Nikolai stopped every so often on his walk home to steady himself on a streetlamp. The scar had been burning him, hotter and hotter, nearly unbearably, for the last two weeks as he contemplated his final turn in the Game. Vika had attacked him aggressively by ransacking the Zakrevsky house. Nikolai had needed time to calm down—to let it sink in that it was Vika’s grief that had driven her to it, not hatred or real viciousness, he hoped—and to consider how he would respond.
Now, however, it was all moot. Pasha had changed the Game, and each scorching throb of Nikolai’s scar served as a reminder that Renata’s life was at risk. How could Pasha do this? It was bad enough that Nikolai and Vika might die, but to add Renata and Ludmila? It was as if Pasha’s goodness had died when the tsar and tsarina did. Or maybe Nikolai had killed it by betraying him. Nikolai clutched the streetlamp tighter, although this time, it was as much from shame as from the pain of his scar.
Finally, the searing at his collarbone eased a bit, and although he was still sick with guilt, Nikolai released his grip on the streetlamp. But there was no relief, for at that moment, the stench of decay washed over him. He reached for his handkerchief and covered his nose.
“My apologies,” a cloaked woman said as she crossed a small bridge over the nearby canal and approached him. “I need to speak with you, enchanter. Would you be able to cast a shield around yourself—or around me—to block the unpleasant smell, so that we may have a conversation?”
Nikolai started to respond but instead gagged into his handkerchief. It was as if the rot were crawling into his mouth. He waved his hand in front of the woman and formed an invisible bubble around her to contain the odor, not so much because of her request, but out of self-preservation. Only when he could breathe again did he register that this stranger had known he was an enchanter, and that, damn it, he had just performed magic in front of her without question.
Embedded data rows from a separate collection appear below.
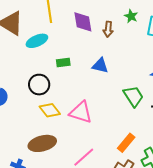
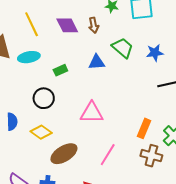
cyan ellipse: (37, 41) -> (29, 57), turned 30
green trapezoid: (133, 96) -> (123, 48), moved
yellow diamond: (50, 110) -> (41, 132), moved

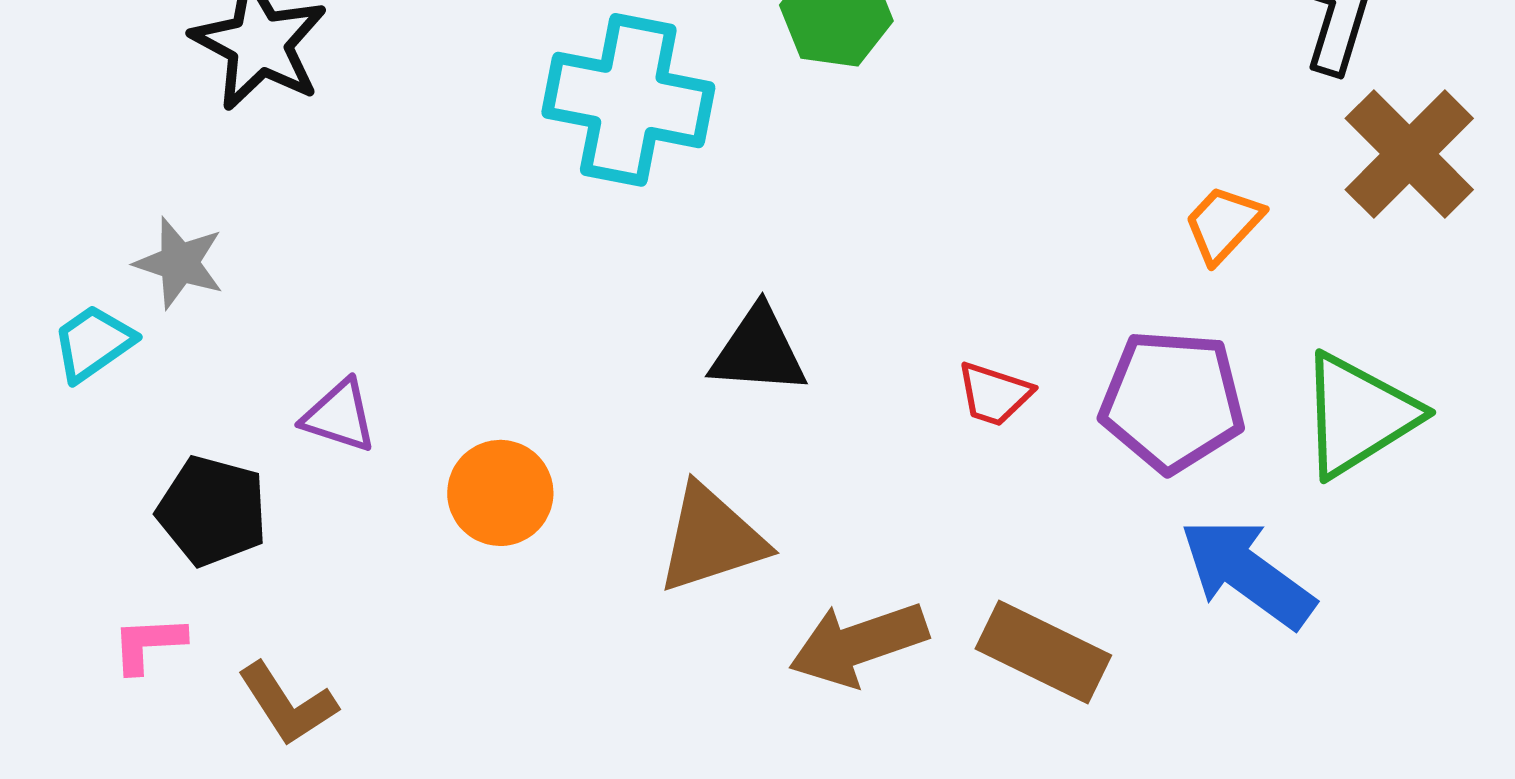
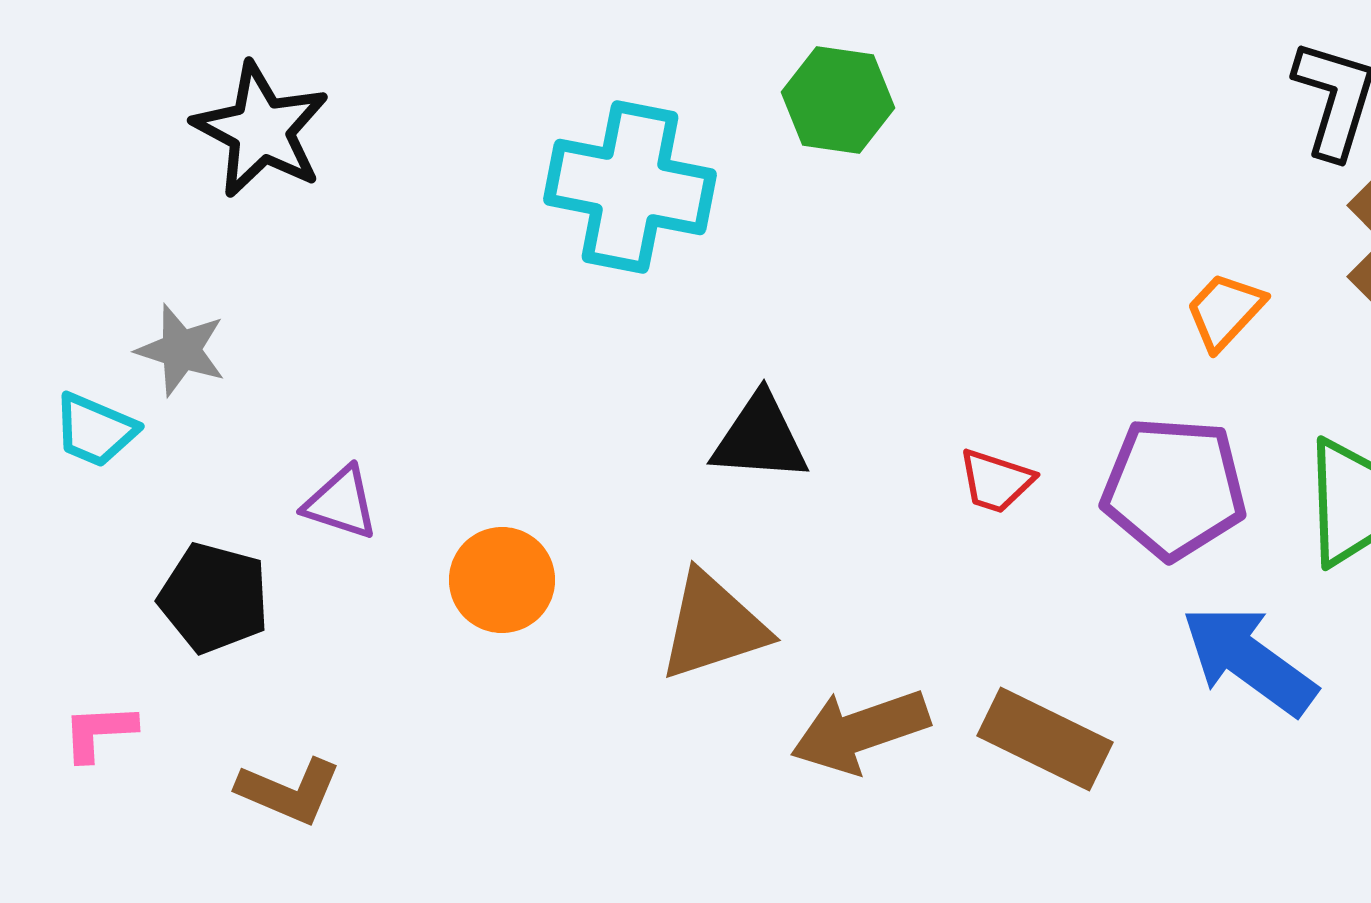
cyan trapezoid: (93, 343) -> (95, 430), turned -122
pink L-shape: (148, 644) -> (99, 732), moved
brown L-shape: (287, 704) -> (289, 791), turned -34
She had not even flinched.
“Thank you, Nikolai.”
He took several steps away. “How do you know my name?”
“I know many things about you, perhaps even some you do not know yourself. Will you walk with me? I promise, you are safe.”
“Tell me who you are.”
“I will. That I also promise. But first, would you like to know who your father was?”
“My father?” Nikolai took a tentative step toward the woman.
She began to hobble down the street. “You inherited from your father not only his broad shoulders and confidence, but also his adaptability. Despite his many flaws, he was quite skilled at adjusting himself to thrive through change. He would not have survived the war with Napoleon and all the other upheavals without it.”
“I knew he was a soldier. But that is all that I knew.”
The woman laughed, although it was more a shrill screech than a joyous chuckle. Nikolai cringed. “Your father was no mere soldier. He was a leader of men. Your father was the tsar.”